The developed agent model can operate on abstractions of states and actions. This means that he is able to perform complex actions on the basis of simple operations already known to him. For example, by learning how to find a door in the room, the agent will be able to use this skill to solve more complex problems, while most programs require the creation of instructions for each specific task. In addition to external motivation (rewards for a successfully completed action), the agent developed by the scientific group also has an internal one. This makes his behavior more complex and autonomous. Internal motivation provides meaningful behavior in the absence of an external reinforcing signal. This means that such an agent can not only look for a solution to the problem, like most standard programs, but also study the world around him.

The article was carried out as part of a long-term fundamental study at the intersection of computer and cognitive sciences, which brings scientists closer to creating more independent artificial intelligence systems and a better understanding of the principles of human and animal brains. The construction of such large hybrid biologically plausible models and their subsequent testing in complex simulator environments is a little-explored direction. Similar projects help cognitive researchers test theories and hypotheses, and the created model could be one example of how a whole set of models from neuroscience can be connected together to make the work of AI systems more similar to that of the human brain. In addition, the biological plausibility of the structure of such an agent will require less computing power and will make AI more economical.

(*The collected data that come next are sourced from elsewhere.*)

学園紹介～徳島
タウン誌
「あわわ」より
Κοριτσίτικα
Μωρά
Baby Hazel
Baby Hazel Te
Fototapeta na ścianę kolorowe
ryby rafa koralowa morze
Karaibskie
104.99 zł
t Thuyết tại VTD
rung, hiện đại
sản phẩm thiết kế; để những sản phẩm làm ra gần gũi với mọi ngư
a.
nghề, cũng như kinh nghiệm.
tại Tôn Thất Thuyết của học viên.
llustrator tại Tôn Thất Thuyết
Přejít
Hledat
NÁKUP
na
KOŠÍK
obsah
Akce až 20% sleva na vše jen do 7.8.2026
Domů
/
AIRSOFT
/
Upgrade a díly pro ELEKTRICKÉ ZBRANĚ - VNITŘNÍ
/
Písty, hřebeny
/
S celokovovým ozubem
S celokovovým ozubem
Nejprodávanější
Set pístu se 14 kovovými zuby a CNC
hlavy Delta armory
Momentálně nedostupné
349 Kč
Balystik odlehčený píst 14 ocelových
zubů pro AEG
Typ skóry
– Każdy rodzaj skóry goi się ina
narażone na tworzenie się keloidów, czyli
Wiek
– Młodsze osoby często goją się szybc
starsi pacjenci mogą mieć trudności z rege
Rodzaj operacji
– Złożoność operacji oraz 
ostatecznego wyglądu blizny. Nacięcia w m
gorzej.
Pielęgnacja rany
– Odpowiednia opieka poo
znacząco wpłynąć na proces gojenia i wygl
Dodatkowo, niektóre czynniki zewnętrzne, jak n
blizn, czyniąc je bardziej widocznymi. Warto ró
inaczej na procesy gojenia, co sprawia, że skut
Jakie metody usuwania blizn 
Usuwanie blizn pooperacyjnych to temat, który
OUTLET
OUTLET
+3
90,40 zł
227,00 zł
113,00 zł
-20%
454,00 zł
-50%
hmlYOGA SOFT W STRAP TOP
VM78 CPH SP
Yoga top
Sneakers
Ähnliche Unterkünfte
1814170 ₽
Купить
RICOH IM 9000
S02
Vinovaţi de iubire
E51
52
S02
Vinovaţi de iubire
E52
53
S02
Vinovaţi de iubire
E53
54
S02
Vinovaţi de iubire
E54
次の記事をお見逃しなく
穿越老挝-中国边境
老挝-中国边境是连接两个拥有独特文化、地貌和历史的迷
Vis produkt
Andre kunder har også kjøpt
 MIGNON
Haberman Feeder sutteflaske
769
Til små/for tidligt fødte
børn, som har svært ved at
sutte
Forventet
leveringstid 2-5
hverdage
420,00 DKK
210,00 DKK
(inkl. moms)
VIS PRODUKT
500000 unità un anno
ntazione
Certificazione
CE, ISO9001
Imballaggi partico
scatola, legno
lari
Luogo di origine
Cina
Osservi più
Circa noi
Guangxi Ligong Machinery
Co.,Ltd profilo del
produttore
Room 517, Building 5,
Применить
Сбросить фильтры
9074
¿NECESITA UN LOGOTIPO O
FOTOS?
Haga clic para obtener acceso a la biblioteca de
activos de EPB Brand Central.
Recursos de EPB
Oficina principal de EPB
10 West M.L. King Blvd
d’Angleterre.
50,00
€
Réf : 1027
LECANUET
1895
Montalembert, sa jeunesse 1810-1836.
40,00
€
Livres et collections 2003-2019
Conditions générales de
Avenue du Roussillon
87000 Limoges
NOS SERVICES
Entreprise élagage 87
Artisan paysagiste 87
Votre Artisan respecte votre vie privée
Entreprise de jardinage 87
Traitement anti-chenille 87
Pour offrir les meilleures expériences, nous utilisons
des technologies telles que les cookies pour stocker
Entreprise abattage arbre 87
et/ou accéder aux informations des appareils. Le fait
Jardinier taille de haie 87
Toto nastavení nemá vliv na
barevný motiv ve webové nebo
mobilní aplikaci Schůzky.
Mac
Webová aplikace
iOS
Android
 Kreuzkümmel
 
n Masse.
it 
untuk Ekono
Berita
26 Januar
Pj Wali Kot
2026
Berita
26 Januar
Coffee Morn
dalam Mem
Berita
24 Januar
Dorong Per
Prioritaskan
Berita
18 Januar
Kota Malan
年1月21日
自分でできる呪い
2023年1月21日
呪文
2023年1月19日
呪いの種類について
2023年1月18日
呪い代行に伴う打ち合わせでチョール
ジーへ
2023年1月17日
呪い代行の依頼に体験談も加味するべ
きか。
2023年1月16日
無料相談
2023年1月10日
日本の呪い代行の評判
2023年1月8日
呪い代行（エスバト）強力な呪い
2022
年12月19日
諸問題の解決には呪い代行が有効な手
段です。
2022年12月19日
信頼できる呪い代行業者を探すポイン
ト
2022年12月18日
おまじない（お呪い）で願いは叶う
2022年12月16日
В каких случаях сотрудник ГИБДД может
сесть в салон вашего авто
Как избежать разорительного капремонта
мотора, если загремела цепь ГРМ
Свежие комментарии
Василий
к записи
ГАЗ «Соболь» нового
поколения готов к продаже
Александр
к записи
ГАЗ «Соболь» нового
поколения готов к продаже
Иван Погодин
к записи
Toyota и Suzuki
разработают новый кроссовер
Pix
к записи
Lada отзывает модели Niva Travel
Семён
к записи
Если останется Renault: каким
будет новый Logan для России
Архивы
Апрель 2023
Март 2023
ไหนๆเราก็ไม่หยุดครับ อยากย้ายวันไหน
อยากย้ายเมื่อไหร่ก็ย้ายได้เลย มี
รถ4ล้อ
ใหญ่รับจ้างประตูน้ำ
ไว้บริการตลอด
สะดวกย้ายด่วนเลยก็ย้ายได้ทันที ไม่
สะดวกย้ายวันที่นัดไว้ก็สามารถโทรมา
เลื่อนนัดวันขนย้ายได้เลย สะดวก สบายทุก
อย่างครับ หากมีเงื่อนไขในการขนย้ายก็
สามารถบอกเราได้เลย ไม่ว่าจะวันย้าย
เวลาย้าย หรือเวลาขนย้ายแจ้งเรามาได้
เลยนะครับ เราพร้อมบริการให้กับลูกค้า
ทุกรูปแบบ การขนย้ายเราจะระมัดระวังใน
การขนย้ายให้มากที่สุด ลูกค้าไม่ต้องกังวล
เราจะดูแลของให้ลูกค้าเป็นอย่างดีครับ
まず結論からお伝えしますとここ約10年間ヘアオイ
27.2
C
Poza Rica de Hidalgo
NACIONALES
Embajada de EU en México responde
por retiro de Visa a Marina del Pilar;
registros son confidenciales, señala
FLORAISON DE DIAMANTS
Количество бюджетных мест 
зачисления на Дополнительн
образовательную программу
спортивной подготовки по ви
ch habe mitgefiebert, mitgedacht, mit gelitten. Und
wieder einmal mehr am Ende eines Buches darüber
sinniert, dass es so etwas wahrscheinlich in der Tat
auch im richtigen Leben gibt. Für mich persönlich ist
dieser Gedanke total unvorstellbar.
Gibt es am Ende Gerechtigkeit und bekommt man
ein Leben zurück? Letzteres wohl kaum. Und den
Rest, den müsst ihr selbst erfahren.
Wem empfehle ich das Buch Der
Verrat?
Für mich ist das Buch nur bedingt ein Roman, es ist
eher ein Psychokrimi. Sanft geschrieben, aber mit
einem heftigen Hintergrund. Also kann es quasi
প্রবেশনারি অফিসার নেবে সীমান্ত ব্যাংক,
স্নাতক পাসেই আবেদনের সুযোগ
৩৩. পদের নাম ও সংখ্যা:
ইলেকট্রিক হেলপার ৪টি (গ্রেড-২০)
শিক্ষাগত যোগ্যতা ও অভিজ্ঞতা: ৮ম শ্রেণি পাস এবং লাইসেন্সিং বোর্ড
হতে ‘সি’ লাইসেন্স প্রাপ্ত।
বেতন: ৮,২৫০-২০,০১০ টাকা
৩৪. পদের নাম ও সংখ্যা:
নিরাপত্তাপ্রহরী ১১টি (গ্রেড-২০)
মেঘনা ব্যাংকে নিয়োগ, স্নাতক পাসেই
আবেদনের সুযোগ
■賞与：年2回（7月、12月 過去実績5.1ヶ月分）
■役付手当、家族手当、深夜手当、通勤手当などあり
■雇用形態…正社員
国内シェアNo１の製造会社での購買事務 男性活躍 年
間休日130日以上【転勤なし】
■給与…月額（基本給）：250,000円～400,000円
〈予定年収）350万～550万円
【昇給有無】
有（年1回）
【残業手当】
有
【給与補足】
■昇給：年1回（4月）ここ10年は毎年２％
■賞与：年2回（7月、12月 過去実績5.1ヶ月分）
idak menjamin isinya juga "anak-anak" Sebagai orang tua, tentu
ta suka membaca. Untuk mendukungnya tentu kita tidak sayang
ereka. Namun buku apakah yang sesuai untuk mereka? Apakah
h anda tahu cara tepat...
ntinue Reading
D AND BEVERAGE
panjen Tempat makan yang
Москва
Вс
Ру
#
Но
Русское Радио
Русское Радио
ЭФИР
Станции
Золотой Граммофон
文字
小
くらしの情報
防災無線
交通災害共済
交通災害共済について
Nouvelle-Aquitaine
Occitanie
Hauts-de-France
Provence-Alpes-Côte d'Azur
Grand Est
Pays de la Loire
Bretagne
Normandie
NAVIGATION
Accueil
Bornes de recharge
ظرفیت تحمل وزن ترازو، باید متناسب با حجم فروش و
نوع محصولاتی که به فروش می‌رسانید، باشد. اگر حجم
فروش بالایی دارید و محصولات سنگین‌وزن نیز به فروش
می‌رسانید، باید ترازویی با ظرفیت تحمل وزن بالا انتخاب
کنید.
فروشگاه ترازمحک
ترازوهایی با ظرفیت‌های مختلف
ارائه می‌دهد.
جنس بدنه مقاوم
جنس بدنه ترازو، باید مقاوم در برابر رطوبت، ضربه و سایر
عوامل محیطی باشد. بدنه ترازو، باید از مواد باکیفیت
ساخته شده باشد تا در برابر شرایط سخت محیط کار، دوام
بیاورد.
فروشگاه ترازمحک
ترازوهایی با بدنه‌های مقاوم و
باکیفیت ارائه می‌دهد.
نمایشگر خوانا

"The architecture developed by our group is a complex of interesting ideas from the field of neuroscience and cognitive research. This is the implementation of hierarchical representation of information, internal motivation and prediction of the consequences of events. Our main achievement is to teach such an integrated system to operate in a stable and coordinated manner in the environment. Our model gives researchers from around the world the opportunity to create even more complex systems that even better mimic the work of the human brain and psyche, "

says Alexander Panov, head of the "neurosymbol integration" group of the Institute of Artificial Intelligence AIRI, head of the laboratory of cognitive dynamical systems of the Center for Cognitive Modeling MIPT

The code of the cognitive agent is made public, any interested researcher can use it.